Americans who were now prohibited alcohol could not be allowed to turn to marijuana for relief, particularly considering its association with poor brown-skinned people and, increasingly, poor black-skinned ones. The demonization began in the southwestern and southern states in the 1920s and spread to the rest of the country by the early 1930s. Government agents would have too much difficulty discerning innocent hemp in the field from devil weed, and therefore it was all to be outlawed. Farmers who still wished to grow hemp had to apply for a license from the government and submit to oversight and red tape. Fewer and fewer farmers wished to put up with the hassle from the 1930s on until, after a brief blip of government encouragement during World War II, no one was growing hemp in this country after about 1956.

Hemp for Victory, a 1942 short film from the United States Department of Agriculture.

 

There are also possibly self-serving culprits in the demonization of marijuana among the powerful of the 1920s and 1930s in the United States, among them William Randolph Hearst, Andrew Mellon, and the DuPont family.

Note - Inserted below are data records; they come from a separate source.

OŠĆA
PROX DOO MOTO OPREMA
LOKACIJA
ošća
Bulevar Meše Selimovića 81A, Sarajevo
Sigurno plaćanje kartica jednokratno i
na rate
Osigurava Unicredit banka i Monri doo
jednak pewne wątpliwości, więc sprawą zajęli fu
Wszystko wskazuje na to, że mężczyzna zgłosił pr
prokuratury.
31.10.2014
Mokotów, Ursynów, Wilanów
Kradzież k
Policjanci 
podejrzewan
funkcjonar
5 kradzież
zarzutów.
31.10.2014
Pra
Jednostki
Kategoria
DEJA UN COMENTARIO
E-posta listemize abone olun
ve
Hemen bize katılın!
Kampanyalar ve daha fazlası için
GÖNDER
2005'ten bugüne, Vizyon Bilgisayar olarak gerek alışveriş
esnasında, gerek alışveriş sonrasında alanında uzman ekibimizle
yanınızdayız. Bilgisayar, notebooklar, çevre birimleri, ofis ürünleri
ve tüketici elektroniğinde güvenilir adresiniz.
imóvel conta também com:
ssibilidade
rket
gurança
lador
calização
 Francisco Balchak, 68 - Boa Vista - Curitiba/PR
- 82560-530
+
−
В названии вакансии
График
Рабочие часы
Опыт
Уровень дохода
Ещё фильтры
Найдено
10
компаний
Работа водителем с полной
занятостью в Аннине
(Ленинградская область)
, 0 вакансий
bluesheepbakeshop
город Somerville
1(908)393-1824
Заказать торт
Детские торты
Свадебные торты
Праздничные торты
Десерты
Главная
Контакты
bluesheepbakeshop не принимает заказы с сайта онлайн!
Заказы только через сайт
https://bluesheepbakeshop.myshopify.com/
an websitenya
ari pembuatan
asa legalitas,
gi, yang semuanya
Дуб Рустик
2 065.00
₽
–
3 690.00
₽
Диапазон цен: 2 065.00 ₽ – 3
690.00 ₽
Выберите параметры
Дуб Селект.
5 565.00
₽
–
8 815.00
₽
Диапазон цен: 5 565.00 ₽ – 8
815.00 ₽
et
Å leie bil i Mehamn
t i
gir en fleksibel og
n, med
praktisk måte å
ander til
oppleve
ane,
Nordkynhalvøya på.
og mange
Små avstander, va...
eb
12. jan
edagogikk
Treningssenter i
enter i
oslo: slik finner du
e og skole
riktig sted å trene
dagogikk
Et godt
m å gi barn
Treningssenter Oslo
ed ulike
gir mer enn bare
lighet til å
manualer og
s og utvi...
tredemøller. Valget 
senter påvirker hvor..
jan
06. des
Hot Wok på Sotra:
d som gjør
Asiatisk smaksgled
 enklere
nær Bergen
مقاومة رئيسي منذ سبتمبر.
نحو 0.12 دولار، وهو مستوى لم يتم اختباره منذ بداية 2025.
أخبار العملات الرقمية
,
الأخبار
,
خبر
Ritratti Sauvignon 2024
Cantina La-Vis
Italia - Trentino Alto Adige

Hemp, a useful and unglamorous plant with no psychoactive properties, was difficult to demonize. It’s smoky Jazz Age relative, on the other hand, lent itself more easily to demonization, and then hemp, the real target of powerful business competitors, was more easily tossed by them onto the smoldering pyre of public condemnation as a matter of guilt by association.
Sing a Song of Six Pants (1947) 2
Shemp Howard, in the middle, receives an ironing board rebuke from Moe Howard, on the left, while Larry Fine looks on in Sing a Song of Six Pants, a Three Stooges short from 1947. Shemp should not be confused with hemp, nor with Joe Palma, also known as “Fake Shemp” after he doubled for Shemp following the famous comedian’s untimely demise.
The lowest point was reached in the 1970s and 1980s with the designation of marijuana as a Schedule I narcotic in the Controlled Substances Act of 1970, the creation of the self-perpetuating Drug Enforcement Agency (DEA) a few years later, and in the 1980s the introduction of draconian mandatory, minimum sentencing laws with the promise and encouragement of zealous enforcement by the administration of President Ronald Reagan. The prisons, many of them now privately operated for profit, have been bursting at the seams ever since, mostly with the grandchildren of those poor brown or black people we discussed earlier, a lot of them busted for minor drug offenses. How do you control a population? Start with their customs and particularly target what you can portray as their vices. Have a stiff alcoholic drink then and consider whether your profitable – and even patriotic – plan to grow some useful hemp is worth your while to hassle with the DEA, the ultimate overseer, state laws tendering you encouragement notwithstanding.